▸ **Excerto fornecido**
Sabe-se também que nas mesmas obras foram destruídos painéis azulejares de pequena escala, da autoria de Jorge Colaço (1868-1942), provenientes da sua oficina nas vizinhas instalações da Fábrica de Cerâmica Lusitânia, situada no Bairro do Arco do Cego, construído inicialmente como bairro operário desta unidade fabril; e ainda frisos azulejares da autoria de Rafael Bordalo Pinheiro (1846-1905), produzidos pela Fábrica de Faianças das Caldas da Rainha; para além de mobiliário e outros equipamentos representativos do design e artes aplicadas das épocas de construção dos vários pólos escolares.



Vista arérea Liceu D. Filipa de Lencastre, c.1940. AML


Fachada do Liceu D. Filipa de Lencastre, c. 1952-53. Foto do Estúdio Mário Novais - Biblioteca Gulbenkian Flickr



O Liceu D. Filipa de Lencastre, situado no centro do Bairro do Arco do Cego, com projecto de 1932 do arquitecto Jorge Segurado (1898-1990), inicialmente destinado ao ensino primário, foi inaugurado em 1938, tendo vindo a sofrer obras de adaptação até 1940. Foi um liceu feminino, sendo ladeado pelos corpos das escolas primárias, um de frequência masculina (assinalado a azul na imagem abaixo) e outro de frequência feminina (assinalado a vermelho na imagem abaixo), segundo as normas em vigor até 1974.

▸ **Linhas fornecidas**
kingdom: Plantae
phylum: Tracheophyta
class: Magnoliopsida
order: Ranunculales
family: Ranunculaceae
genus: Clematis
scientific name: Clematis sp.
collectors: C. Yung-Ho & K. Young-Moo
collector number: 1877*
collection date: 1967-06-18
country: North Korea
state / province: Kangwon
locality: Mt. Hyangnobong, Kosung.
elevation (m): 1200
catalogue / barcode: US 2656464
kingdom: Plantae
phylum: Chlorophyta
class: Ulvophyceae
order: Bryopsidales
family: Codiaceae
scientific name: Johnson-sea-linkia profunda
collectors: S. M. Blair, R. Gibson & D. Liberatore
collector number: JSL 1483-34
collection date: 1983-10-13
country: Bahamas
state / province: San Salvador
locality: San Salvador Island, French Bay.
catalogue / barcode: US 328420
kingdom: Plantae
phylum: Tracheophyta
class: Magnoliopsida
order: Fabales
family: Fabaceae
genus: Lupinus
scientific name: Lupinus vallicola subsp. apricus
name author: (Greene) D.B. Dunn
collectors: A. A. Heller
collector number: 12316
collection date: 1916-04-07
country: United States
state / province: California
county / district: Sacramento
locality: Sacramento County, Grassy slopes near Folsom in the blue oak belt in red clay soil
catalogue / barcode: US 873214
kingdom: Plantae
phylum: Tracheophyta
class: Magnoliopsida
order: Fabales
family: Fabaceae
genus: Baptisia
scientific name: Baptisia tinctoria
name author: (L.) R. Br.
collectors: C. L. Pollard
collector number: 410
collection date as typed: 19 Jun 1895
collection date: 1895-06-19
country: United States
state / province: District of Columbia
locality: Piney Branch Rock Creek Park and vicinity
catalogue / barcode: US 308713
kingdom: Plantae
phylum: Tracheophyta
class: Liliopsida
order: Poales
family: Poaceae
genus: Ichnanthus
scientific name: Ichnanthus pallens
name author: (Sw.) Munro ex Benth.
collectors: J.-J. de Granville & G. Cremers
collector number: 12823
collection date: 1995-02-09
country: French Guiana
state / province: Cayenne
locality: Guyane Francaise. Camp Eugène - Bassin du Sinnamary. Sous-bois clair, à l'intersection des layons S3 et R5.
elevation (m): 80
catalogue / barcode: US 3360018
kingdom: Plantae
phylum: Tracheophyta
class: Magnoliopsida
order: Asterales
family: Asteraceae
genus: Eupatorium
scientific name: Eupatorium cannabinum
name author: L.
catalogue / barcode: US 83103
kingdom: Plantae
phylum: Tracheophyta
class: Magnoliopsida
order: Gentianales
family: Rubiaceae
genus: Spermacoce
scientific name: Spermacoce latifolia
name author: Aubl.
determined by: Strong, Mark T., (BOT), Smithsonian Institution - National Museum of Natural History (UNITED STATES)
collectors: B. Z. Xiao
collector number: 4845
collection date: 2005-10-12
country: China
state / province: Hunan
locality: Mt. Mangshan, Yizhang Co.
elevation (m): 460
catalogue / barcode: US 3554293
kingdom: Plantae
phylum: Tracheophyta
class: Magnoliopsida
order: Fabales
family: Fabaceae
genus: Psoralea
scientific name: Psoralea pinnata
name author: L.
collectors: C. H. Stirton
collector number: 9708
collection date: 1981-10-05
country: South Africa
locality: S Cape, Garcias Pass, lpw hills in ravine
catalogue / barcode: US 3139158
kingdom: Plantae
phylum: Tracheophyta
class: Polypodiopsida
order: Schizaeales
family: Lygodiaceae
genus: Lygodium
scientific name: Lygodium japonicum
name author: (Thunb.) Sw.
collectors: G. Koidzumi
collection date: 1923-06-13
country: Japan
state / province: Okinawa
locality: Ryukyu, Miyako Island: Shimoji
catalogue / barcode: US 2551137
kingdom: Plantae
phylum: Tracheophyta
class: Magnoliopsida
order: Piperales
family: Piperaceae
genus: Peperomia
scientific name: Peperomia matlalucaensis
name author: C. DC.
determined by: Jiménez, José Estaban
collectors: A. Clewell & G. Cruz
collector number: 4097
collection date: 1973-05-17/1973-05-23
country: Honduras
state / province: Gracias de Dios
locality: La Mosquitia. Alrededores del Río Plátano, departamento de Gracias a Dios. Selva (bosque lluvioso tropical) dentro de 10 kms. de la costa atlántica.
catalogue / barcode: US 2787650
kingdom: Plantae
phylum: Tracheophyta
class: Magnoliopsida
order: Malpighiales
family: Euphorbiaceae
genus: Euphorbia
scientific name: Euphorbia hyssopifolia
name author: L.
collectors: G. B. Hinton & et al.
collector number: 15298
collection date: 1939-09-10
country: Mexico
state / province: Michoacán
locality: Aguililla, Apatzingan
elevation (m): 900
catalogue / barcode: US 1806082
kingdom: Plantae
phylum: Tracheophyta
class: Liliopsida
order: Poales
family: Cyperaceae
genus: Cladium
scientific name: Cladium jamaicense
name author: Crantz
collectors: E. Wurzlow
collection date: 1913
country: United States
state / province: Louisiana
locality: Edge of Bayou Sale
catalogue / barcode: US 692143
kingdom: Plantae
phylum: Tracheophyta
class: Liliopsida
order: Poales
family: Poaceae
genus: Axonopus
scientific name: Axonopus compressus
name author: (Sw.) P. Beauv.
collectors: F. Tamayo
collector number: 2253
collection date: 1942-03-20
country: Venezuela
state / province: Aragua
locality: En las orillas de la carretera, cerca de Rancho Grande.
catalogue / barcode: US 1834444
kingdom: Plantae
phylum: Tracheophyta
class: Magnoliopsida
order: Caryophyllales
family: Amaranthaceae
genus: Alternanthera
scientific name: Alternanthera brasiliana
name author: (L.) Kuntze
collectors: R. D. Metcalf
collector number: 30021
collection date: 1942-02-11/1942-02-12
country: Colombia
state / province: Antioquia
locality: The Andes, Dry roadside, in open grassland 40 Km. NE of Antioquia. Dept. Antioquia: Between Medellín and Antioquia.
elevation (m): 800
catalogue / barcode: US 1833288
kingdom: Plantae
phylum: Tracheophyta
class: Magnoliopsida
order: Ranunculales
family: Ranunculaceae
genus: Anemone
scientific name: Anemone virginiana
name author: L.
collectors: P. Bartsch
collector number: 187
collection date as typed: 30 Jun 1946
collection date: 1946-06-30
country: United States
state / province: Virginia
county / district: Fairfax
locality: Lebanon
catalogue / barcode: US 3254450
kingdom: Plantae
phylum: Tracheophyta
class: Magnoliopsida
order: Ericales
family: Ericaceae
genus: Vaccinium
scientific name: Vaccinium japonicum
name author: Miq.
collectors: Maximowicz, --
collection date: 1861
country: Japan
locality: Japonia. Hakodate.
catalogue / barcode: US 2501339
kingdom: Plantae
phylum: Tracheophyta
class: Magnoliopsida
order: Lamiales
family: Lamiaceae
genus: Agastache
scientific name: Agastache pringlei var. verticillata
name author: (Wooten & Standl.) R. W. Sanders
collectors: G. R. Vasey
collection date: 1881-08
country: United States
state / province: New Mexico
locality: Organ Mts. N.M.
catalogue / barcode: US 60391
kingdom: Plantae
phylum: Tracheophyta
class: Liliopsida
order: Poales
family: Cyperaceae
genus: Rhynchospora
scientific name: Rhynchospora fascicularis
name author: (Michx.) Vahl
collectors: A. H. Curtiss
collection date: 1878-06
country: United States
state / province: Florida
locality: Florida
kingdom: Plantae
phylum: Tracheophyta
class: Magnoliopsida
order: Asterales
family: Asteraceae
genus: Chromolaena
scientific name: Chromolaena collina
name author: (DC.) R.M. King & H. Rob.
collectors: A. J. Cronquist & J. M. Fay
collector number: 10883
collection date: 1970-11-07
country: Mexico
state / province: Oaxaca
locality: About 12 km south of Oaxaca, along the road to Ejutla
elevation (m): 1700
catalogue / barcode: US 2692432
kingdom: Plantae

▸ **Tarefas e exercícios**
(a) Responda às perguntas sobre o excerto acerca do Liceu D. Filipa de Lencastre, marcando cada resposta como a pergunta correspondente:
(i) Que arquiteto fez o projeto de 1932 do Liceu D. Filipa de Lencastre?
(ii) Que fábrica produziu os frisos azulejares de Rafael Bordalo Pinheiro?
(iii) Em que ano foi inaugurado o liceu?
(b) Copie sem alterações o trecho do excerto sobre o Liceu D. Filipa de Lencastre que começa nas palavras "Fachada do Liceu" e termina em "vigor até 1974.".

▸ **Respostas por tarefa**
(a)
(i) Jorge Segurado.
(ii) A Fábrica de Faianças das Caldas da Rainha.
(iii) Em 1938.

(b)
Fachada do Liceu D. Filipa de Lencastre, c. 1952-53. Foto do Estúdio Mário Novais - Biblioteca Gulbenkian Flickr



O Liceu D. Filipa de Lencastre, situado no centro do Bairro do Arco do Cego, com projecto de 1932 do arquitecto Jorge Segurado (1898-1990), inicialmente destinado ao ensino primário, foi inaugurado em 1938, tendo vindo a sofrer obras de adaptação até 1940. Foi um liceu feminino, sendo ladeado pelos corpos das escolas primárias, um de frequência masculina (assinalado a azul na imagem abaixo) e outro de frequência feminina (assinalado a vermelho na imagem abaixo), segundo as normas em vigor até 1974.